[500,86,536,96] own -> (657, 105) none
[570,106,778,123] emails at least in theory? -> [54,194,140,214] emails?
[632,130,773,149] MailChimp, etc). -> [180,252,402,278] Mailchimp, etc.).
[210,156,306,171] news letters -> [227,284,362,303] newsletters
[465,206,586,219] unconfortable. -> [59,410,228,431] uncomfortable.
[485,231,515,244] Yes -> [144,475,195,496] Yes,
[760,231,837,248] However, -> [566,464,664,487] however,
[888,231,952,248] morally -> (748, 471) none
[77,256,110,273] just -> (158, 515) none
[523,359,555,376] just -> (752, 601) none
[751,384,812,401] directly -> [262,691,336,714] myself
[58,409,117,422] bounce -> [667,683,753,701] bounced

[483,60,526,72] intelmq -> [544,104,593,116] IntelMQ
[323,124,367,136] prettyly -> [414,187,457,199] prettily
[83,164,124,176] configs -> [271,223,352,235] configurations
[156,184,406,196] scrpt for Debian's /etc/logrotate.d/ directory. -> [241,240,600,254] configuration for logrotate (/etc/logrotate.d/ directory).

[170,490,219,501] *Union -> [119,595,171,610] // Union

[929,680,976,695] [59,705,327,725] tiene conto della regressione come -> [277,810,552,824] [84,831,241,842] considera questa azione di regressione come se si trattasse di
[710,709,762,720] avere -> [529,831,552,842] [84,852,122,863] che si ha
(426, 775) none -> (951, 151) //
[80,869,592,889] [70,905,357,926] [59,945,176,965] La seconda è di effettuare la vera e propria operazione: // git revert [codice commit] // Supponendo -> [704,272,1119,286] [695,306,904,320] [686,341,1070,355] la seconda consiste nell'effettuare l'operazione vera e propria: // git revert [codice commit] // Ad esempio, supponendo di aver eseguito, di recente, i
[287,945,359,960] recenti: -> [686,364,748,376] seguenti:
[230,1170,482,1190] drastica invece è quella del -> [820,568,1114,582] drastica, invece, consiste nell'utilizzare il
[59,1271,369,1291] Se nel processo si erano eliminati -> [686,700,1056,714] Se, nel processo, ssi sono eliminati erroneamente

Work task: Only the number is needed here: how many lines of the listing include "just"?

Expected output: 2